Mon Apr 21 09:18:15 PDT 2008
Servers Off Line Until HVAC Is Repaired
We needed to move the rack over to allow access to the HVAC unit. I have taken down the mail, authentication, and file servers until the repairs can be made.
All computing services will be unavailable until our HVAC is back on line. Once we have cooling, I will begin restarting machines.
Apologies for the inconvenience.
Sun Apr 20 22:08:46 PDT 2008
Partial Recovery; Repairs Tomorrow
After much work, the core servers are working as they did before the failure. I am currently processing the backlog of mail (most of which, of course, is spam), and I have turned mail delivery back on.
I have not turned the IMAP and POP servers on, so getting mail will not be possible until I do. I have also shut down most of the Linux machines and Macs, and I won't be turning those back on until after things are more stable.
Note that tomorrow morning around 8:00 AM, we will have an HVAC engineer working to replace the dead motor in our HVAC unit. We may need to shut systems down in order to move things in the machine room to provide access to the HVAC equipment. Please check back here (the core web server is in my office and will remain operational) for more information tomorrow morning.
Please don't rush into starting up office, classroom, or lab machines unless I've said here that things are back up and reliable.
I apologize for this unforeseeable and extremely annoying outage. Please be assured that I am doing everything that I can to bring our systems back on line in a timely but safe manner.
Sun Apr 20 12:04:50 PDT 2008
HVAC Failure in Machine Room
The HVAC unit that cools our machine room has failed, causing the temperature to rise dramatically and several of the machines to shut down to protect themselves.
At this point I have shut down all the machines in the machine room, and relocated the web server to my office. F&M has helped out by getting some powerful fans to cool the room down, but it looks like we won't get the HVAC unit back on line until sometime tomorrow.
I am letting the fans run with the systems off to cool them down as much as possible. I am also verifying the home directory volume to ensure that no serious damage has occurred.
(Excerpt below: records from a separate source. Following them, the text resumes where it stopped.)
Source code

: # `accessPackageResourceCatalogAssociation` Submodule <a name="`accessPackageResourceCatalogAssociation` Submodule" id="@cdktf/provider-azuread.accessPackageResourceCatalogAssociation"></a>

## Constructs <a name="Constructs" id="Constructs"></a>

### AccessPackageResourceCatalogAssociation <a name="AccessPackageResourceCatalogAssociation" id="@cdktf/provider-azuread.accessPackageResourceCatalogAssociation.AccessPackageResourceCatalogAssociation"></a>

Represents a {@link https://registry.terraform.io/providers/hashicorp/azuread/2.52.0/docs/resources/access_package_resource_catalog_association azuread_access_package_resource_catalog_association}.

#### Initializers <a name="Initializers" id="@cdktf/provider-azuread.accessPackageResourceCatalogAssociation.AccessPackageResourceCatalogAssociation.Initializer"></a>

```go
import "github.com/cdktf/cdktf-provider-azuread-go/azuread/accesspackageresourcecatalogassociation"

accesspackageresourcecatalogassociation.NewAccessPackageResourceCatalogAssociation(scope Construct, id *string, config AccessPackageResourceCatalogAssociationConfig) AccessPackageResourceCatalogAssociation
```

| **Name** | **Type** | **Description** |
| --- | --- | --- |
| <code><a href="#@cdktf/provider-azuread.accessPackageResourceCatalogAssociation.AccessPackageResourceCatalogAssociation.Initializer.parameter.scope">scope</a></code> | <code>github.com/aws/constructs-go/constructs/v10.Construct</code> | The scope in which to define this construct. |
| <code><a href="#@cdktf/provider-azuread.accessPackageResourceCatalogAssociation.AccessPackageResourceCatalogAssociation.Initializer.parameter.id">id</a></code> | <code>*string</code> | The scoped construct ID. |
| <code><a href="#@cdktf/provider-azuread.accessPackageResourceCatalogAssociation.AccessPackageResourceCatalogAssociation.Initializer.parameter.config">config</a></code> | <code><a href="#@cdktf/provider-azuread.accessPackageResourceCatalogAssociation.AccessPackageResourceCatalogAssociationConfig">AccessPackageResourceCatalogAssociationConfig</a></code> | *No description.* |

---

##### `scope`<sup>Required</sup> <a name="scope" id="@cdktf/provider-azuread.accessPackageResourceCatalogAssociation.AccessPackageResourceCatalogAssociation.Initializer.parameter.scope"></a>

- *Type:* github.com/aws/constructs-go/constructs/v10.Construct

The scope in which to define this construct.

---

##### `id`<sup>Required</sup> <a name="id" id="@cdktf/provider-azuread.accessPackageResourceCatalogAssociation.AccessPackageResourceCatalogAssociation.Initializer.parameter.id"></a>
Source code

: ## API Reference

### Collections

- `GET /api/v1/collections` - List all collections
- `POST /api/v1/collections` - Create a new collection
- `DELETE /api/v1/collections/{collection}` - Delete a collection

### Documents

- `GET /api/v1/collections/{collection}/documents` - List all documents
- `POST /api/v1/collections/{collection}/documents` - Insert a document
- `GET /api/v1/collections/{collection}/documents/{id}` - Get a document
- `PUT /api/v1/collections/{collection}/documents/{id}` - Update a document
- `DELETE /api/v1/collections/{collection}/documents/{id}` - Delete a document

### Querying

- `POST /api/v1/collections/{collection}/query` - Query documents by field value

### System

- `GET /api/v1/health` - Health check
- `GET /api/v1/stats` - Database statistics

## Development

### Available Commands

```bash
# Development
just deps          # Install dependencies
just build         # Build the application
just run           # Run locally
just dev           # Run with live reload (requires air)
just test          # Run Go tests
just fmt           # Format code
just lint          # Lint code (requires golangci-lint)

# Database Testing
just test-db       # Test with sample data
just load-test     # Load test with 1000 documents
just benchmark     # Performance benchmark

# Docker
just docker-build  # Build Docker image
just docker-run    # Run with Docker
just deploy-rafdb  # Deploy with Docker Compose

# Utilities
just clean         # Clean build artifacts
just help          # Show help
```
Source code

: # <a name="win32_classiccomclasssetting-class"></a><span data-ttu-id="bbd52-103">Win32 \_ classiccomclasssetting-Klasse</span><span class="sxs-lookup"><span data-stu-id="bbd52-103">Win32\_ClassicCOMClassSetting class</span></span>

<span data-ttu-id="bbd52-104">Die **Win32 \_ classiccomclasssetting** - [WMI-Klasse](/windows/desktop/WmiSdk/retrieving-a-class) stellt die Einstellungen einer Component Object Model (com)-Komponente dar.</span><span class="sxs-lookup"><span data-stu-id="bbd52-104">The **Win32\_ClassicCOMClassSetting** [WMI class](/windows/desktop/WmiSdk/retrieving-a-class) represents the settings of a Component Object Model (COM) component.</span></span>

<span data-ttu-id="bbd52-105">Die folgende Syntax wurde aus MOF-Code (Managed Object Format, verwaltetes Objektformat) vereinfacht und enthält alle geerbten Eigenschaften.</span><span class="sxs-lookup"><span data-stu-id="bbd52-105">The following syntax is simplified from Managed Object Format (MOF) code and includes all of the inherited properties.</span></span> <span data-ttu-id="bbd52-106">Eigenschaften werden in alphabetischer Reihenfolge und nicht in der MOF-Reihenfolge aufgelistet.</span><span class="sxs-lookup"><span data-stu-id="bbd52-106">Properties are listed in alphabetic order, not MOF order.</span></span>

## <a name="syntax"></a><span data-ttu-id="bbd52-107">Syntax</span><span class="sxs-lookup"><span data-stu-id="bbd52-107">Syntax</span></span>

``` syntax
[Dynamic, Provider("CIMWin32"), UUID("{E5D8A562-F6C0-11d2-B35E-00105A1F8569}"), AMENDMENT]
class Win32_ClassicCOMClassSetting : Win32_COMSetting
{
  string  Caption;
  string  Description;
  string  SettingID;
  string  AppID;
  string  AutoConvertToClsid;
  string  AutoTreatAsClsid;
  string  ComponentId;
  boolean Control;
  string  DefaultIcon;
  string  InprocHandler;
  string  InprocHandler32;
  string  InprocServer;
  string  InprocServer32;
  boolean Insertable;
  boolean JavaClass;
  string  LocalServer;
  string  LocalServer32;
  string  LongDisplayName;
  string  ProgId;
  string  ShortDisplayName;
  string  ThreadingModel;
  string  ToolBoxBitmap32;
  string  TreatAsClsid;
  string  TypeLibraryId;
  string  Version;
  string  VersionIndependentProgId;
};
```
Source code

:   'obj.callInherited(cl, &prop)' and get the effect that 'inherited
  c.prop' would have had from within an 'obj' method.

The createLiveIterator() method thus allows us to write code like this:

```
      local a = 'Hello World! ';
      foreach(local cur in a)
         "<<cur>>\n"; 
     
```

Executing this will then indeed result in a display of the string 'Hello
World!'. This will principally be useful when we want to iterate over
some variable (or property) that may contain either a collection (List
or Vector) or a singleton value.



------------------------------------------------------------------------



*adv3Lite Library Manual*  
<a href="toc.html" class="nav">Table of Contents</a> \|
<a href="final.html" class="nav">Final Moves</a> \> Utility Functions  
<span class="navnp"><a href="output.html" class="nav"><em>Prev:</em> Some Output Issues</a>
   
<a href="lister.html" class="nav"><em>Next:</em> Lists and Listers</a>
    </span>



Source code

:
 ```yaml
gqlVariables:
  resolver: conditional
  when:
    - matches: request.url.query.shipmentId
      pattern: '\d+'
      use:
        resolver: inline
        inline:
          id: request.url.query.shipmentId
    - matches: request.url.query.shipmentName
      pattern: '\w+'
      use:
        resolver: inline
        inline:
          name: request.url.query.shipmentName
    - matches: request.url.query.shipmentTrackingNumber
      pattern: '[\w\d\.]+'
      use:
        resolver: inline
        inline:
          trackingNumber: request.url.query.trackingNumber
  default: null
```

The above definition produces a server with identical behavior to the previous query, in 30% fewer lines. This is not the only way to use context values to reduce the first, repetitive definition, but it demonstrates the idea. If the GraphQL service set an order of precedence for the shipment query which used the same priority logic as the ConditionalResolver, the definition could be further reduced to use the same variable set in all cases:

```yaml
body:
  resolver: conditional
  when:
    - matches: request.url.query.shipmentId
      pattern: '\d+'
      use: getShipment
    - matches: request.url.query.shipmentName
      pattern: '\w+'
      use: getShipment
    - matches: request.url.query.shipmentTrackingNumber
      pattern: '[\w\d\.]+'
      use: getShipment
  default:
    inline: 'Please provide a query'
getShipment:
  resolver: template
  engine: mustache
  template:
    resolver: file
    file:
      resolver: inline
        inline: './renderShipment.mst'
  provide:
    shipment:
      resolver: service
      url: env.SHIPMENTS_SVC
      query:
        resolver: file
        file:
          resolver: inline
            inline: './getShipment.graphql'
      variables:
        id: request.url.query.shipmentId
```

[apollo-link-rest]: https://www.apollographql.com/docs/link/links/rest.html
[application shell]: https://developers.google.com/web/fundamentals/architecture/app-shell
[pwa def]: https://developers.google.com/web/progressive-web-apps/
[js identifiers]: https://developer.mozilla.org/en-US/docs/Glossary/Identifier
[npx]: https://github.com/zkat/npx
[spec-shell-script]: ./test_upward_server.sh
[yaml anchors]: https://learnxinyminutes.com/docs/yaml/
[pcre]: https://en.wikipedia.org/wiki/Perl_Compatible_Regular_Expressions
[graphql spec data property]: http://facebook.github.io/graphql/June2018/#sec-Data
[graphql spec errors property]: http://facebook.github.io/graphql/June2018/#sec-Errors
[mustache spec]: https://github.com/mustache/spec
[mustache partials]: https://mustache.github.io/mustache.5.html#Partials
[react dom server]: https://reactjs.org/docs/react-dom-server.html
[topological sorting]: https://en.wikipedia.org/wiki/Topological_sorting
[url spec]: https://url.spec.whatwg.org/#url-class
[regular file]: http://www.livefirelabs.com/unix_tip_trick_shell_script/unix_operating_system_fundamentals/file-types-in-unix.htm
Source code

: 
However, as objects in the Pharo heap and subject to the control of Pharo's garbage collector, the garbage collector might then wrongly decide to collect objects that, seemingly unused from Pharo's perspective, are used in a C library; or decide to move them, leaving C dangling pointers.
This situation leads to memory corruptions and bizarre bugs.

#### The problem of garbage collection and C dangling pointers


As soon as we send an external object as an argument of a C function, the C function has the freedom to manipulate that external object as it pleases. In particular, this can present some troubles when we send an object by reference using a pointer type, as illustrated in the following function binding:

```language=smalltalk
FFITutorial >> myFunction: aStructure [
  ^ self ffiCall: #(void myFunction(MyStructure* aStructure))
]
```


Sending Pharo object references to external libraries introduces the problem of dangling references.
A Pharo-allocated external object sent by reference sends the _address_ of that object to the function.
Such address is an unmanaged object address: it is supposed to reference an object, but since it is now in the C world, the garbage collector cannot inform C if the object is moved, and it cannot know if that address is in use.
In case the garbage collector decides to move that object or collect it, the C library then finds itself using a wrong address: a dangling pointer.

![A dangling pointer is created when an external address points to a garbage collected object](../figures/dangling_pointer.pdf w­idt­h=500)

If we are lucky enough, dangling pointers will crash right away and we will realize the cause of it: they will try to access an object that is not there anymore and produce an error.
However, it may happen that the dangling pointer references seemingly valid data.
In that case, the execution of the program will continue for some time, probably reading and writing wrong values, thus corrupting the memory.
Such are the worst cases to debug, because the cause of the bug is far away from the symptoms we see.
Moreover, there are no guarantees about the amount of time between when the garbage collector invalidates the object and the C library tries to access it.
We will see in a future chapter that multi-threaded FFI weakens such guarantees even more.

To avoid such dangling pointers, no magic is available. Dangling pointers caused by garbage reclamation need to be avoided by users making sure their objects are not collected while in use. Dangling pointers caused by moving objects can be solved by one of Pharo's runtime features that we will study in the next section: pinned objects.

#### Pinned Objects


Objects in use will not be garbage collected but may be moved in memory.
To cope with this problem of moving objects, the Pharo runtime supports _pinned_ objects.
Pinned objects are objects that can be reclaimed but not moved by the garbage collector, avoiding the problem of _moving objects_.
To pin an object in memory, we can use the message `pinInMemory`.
Once it seems like things have cooled down to a reasonable level, I will bring some of the more important servers back on line (e.g., mail server, file server, ponder). Full services will not be restored until we have air conditioning in the room again.
Stay tuned here for more updates.
Fri Apr 4 14:57:51 PDT 2008
Version 3.0 of hmcposter LaTeX Document Class Released
Version 3.0 of the
hmcposter LaTeX document
class has been released.
This version of the class supports the creation of posters for Clinic projects and for thesis (and other classes) using a single document class.
More information about the class and
how to use it is available on
the hmcposter class
page. We also have
the printing process and about
creating good posters.
The participants' resource page in the Clinic website (Mudd only) and the thesis tools page have been updated with new information about this poster class.
As usual, while we've tested the class, there may still be some problems that we missed. Please report them to us so that we can fix them as soon as possible.